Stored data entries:
=== Begin Enclosure ===

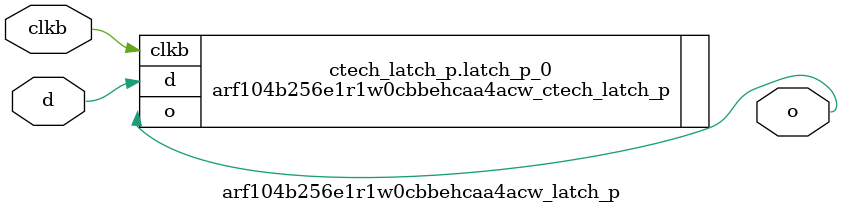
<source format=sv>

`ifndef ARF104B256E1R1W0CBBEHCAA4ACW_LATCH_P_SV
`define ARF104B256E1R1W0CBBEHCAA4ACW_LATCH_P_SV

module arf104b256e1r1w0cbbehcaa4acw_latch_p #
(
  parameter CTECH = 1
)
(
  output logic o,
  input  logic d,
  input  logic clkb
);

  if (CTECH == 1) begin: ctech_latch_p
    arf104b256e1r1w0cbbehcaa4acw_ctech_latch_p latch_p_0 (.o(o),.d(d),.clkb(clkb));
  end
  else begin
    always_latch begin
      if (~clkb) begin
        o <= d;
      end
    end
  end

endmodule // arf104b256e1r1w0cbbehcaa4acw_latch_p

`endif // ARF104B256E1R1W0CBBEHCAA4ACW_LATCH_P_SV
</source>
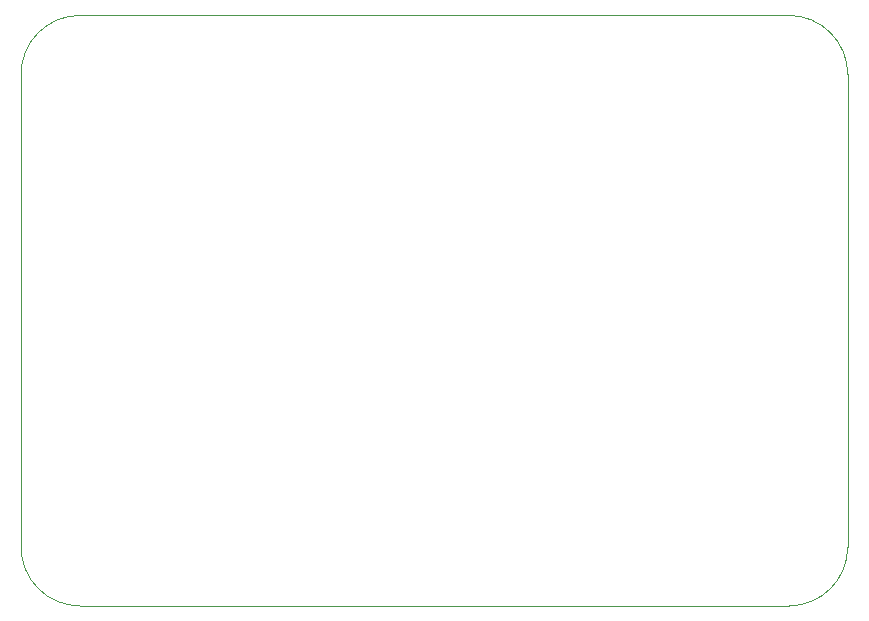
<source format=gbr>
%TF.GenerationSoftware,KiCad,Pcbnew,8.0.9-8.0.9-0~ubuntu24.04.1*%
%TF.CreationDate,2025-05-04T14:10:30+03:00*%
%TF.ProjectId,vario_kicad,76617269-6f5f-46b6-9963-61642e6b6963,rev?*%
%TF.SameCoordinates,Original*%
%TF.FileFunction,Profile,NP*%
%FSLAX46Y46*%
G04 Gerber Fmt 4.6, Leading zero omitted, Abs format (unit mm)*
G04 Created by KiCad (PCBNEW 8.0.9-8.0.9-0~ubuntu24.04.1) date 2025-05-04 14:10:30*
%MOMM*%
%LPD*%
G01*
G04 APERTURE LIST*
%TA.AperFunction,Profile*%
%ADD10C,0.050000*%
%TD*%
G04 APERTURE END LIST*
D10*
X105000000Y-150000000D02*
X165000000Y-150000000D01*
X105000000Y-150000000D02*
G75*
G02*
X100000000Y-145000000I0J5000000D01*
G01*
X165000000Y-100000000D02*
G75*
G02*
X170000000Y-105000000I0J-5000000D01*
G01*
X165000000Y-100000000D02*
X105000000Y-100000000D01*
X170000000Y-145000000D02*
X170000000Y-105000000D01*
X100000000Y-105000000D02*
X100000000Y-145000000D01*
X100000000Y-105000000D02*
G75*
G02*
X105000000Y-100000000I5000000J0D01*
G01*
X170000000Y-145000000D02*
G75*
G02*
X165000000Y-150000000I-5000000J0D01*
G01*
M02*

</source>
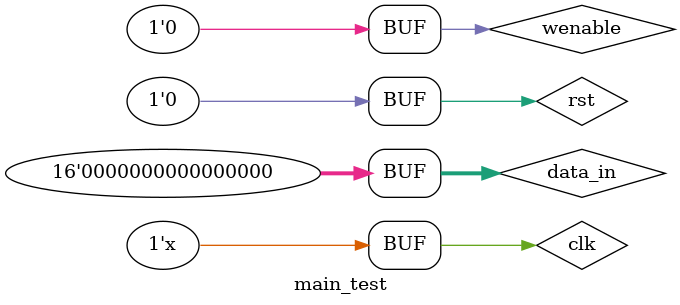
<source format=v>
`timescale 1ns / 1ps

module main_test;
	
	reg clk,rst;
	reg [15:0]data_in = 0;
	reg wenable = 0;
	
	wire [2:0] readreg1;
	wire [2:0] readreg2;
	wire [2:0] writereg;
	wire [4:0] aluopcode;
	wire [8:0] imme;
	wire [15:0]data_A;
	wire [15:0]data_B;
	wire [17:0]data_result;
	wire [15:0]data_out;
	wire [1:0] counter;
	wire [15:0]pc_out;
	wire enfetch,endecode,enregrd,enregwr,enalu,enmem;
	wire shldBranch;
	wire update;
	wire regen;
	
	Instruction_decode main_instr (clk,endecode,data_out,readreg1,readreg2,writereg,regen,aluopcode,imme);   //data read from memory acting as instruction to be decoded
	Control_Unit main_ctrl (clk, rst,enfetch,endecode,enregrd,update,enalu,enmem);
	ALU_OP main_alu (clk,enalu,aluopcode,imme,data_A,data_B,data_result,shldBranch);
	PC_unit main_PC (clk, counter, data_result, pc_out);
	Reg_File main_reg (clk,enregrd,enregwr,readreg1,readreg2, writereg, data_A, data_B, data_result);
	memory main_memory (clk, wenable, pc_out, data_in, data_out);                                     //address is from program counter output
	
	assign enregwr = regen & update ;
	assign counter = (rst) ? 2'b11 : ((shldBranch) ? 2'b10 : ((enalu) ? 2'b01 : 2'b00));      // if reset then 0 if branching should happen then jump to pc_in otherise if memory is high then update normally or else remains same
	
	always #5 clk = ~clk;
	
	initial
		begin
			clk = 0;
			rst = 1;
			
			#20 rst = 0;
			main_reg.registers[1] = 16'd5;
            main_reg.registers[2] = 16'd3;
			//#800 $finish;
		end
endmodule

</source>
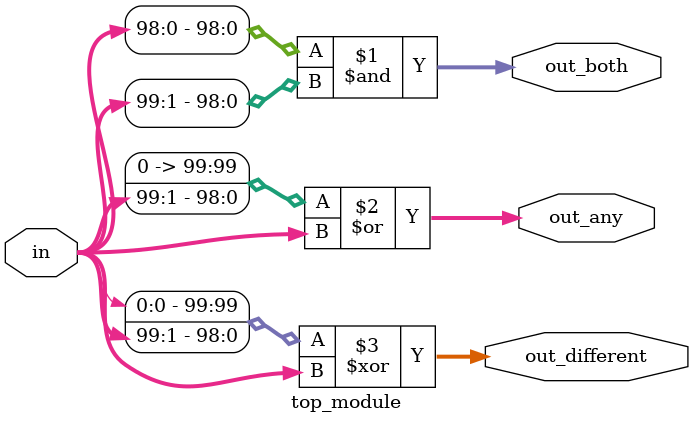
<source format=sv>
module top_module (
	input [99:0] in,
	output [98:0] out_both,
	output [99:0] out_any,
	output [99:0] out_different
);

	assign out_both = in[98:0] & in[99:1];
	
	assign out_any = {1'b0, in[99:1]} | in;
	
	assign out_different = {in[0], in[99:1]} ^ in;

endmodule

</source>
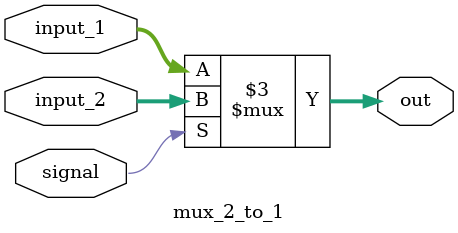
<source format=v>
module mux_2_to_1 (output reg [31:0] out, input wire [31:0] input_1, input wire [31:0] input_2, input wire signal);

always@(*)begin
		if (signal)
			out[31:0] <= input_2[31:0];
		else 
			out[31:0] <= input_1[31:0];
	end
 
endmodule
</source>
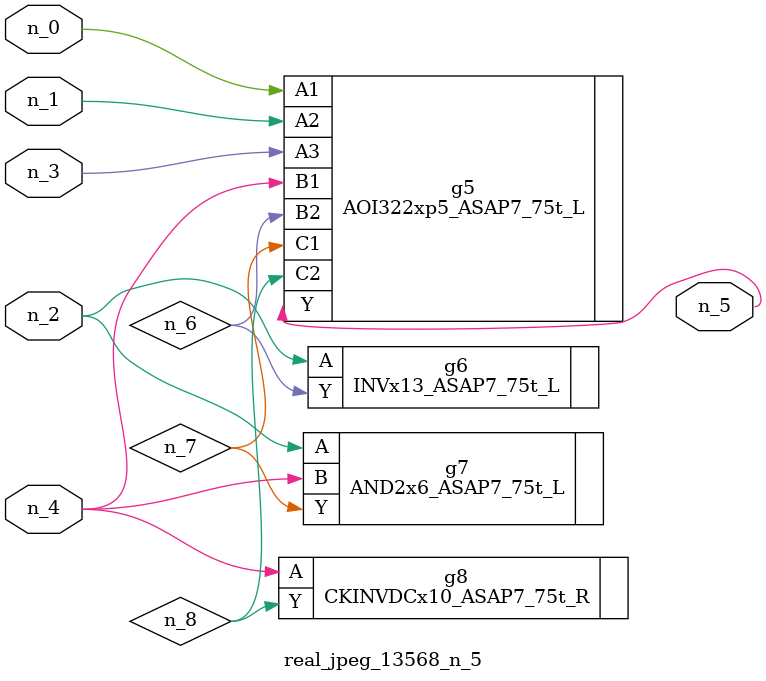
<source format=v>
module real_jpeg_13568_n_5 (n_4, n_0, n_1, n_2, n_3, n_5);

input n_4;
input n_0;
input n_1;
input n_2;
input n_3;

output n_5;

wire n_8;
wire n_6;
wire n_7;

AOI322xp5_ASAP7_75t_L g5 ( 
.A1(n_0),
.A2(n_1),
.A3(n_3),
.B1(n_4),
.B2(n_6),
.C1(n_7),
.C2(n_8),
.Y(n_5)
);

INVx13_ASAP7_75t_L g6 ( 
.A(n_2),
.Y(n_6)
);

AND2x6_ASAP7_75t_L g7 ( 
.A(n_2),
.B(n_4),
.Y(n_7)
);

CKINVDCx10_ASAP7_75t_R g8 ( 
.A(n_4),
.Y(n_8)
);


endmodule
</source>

=== End Enclosure ===

- **Required work**
For the word "aluopcode", state how many lines of the entries contain it, with nothing else.

- **Answer to this problem**
3